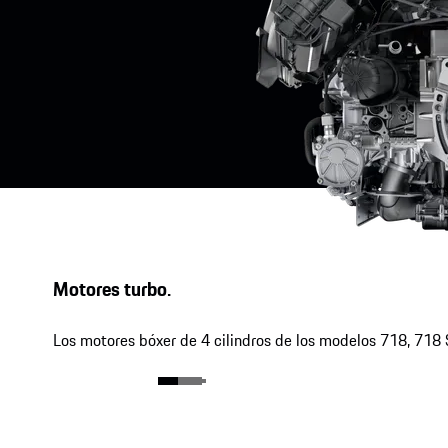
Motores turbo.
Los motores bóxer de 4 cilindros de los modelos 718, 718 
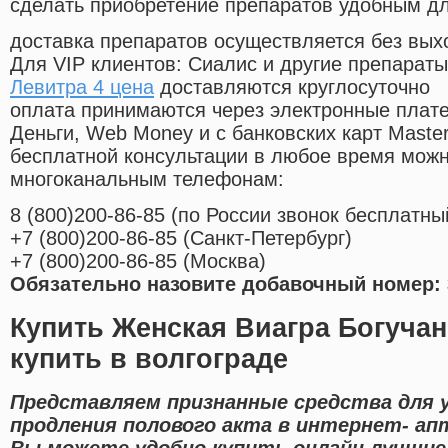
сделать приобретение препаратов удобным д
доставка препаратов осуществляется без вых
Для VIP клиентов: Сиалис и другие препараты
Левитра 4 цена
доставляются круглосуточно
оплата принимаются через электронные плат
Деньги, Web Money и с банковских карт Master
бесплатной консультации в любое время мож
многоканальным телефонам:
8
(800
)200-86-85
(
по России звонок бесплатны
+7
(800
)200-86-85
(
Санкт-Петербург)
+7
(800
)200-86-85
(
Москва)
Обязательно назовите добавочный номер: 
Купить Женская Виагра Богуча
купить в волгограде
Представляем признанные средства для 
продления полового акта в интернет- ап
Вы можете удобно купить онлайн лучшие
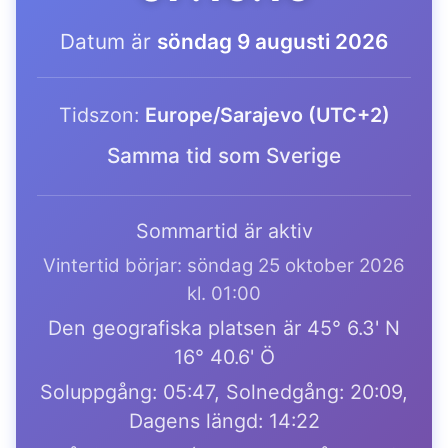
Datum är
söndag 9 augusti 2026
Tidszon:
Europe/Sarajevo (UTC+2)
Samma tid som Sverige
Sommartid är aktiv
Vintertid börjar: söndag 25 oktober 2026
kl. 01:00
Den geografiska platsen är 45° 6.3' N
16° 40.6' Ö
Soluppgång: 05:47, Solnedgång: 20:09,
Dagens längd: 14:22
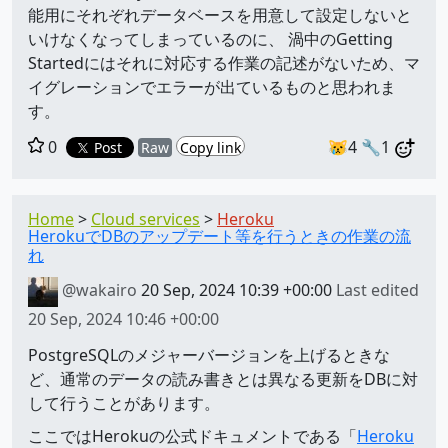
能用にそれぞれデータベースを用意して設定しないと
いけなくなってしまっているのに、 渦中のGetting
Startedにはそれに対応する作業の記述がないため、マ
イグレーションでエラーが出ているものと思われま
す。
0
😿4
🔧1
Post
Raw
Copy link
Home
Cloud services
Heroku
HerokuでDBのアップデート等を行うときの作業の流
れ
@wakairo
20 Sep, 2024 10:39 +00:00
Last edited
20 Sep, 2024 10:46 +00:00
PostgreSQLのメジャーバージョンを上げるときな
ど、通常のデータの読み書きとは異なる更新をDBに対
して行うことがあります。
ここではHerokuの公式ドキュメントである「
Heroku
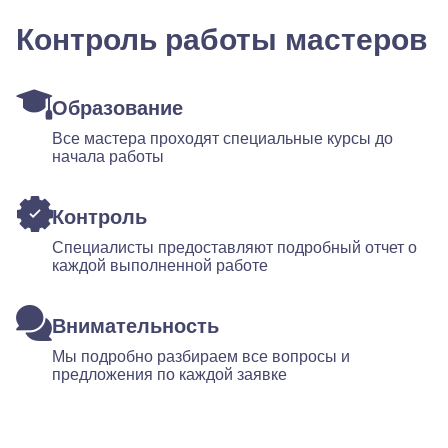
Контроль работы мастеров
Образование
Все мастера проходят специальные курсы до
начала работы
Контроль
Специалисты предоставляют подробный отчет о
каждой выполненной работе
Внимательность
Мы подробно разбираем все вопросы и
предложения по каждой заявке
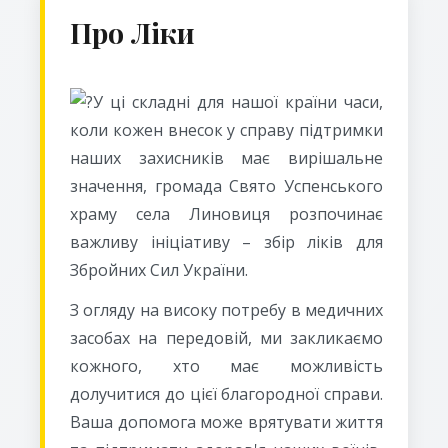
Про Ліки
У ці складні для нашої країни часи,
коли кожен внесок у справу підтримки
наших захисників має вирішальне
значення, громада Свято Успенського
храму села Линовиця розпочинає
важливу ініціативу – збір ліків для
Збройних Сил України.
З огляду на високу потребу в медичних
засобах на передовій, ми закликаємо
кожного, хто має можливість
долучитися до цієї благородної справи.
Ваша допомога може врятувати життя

◆ What this task involves
In the listing above, count every line that contains the word "Контроль" and give the number with no comment.

◆ Answer space
2